# EXERCISE INSTRUCTIONS:
In two sentences, summarize the text describing the ATP tennis project.

# TEXT SECTION:
This project focuses on analyzing ATP tennis match data using a deep learning model with joint embedding techniques. The objective is to detect anomalies in professional men's tennis tournament draws using advanced statistical and machine learning methods. The project employs PyTorch for building and training the neural network, Optuna for hyperparameter optimization, and DBSCAN for anomaly detection.

## Table of Contents

- [Overview](#overview)
- [Features](#features)
- [Setup](#setup)
- [Usage](#usage)
- [Model Architecture](#model-architecture)
- [Hyperparameter Optimization](#hyperparameter-optimization)
- [Anomaly Detection](#anomaly-detection)
- [Results](#results)
- [Contributing](#contributing)
- [License](#license)

## Overview

The project aims to identify irregularities in tennis matches by examining patterns and discrepancies in player rankings, ages, and other match-related features. This analysis can help detect potential biases or unusual outcomes in tournament draws.

## Features

- **Data Loading and Preprocessing:** Handles ATP match data from multiple years, with preprocessing steps including encoding categorical features and handling missing values.
- **Feature Engineering:** Creates new features such as age difference and rank difference between players.
- **Joint Embedding Neural Network:** A PyTorch-based model that combines categorical and numerical features for robust prediction of match outcomes.

# INFORMATION PROVIDED:
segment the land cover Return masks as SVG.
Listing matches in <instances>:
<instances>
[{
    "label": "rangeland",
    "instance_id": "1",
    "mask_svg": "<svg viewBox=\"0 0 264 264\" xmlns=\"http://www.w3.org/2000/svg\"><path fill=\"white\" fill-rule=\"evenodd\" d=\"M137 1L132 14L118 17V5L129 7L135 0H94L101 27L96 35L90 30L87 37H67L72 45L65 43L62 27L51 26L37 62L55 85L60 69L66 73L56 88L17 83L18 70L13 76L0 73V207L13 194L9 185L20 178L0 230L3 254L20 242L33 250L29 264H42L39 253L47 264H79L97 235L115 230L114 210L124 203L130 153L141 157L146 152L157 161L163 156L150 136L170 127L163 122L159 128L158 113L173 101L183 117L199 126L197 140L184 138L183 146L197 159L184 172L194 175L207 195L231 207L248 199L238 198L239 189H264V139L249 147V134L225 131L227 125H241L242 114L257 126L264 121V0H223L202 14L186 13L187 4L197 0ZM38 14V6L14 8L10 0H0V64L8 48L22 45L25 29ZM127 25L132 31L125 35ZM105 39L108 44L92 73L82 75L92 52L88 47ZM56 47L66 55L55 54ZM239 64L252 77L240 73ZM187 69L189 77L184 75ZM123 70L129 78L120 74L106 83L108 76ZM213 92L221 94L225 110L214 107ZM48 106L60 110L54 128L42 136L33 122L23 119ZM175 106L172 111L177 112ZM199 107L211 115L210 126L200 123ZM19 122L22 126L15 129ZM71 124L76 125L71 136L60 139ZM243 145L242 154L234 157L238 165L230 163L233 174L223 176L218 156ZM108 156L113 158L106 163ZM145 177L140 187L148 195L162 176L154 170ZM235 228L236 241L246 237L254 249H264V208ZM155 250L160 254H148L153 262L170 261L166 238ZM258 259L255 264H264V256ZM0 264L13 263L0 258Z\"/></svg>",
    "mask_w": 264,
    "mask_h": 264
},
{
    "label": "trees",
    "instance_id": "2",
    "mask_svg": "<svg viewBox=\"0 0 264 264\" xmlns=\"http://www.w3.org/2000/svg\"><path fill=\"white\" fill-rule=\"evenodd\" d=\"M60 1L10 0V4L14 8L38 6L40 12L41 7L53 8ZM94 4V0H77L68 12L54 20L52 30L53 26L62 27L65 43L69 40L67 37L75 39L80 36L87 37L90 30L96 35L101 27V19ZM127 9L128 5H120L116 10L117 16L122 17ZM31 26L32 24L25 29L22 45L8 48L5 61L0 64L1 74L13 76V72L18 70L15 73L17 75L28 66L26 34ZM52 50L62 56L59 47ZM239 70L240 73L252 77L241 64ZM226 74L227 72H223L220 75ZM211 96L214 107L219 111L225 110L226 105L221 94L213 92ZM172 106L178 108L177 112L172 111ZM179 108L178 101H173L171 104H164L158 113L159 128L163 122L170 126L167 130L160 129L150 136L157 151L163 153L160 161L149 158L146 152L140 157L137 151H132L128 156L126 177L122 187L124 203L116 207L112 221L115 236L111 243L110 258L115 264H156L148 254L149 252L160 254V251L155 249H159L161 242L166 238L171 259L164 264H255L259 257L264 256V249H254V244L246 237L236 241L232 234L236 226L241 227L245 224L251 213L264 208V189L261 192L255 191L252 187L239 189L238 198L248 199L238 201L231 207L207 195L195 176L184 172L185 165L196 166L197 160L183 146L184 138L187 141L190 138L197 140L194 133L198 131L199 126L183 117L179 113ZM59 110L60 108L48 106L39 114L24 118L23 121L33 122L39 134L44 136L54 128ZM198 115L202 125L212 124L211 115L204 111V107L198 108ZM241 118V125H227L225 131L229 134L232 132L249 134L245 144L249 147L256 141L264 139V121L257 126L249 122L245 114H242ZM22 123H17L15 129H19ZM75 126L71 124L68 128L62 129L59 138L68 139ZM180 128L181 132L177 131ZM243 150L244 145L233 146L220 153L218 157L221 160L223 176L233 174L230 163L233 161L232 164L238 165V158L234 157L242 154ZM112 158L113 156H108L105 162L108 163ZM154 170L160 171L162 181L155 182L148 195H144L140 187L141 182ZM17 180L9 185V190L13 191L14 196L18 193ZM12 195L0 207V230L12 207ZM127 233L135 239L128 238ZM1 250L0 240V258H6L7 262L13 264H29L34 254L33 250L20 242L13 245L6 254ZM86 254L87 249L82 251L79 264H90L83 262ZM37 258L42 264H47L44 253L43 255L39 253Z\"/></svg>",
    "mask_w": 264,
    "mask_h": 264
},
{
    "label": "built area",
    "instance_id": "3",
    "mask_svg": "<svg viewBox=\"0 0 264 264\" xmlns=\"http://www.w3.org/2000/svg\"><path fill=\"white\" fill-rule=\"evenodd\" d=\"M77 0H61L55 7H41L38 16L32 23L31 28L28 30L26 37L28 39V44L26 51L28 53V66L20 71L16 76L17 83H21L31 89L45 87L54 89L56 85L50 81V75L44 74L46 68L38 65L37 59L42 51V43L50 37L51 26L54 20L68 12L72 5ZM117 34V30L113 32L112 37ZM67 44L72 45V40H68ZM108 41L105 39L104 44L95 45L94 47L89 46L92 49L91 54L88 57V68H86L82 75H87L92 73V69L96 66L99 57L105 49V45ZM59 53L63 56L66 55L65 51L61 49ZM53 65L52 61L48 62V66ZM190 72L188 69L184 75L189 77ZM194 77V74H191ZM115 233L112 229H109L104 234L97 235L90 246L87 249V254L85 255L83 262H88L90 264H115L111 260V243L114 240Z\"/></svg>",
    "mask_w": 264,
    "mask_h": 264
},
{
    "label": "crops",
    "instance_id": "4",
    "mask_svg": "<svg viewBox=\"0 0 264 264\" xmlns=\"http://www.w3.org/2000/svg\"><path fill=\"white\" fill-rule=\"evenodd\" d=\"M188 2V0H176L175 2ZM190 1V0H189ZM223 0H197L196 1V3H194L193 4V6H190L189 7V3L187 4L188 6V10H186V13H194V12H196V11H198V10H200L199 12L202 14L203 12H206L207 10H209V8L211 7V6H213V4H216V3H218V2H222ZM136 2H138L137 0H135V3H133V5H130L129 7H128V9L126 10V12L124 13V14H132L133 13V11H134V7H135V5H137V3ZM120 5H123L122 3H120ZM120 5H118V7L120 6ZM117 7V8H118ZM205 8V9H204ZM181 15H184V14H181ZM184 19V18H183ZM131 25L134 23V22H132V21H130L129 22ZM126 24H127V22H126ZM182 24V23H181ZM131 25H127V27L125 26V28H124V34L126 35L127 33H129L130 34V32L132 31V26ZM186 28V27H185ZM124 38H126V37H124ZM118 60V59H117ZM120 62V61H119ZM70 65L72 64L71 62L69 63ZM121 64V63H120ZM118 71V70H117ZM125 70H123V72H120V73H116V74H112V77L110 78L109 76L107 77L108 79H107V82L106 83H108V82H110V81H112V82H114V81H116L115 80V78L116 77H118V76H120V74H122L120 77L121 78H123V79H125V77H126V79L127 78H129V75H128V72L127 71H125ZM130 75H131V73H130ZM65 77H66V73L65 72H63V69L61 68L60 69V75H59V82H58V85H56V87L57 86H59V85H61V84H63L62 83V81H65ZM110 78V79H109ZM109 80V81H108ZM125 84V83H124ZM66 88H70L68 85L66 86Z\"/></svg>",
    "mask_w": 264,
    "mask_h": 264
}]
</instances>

# SOLVED EXERCISE:
The project applies a deep learning model with joint embedding techniques to ATP match data to detect anomalies in professional men's tennis tournament draws, looking for irregularities in player rankings, ages, and other match-related features. It uses PyTorch to build the network, Optuna for hyperparameter optimization, and DBSCAN for anomaly detection, and its features include preprocessing of multi-year match data, engineered age and rank differences, and a joint embedding model that combines categorical and numerical features to predict match outcomes.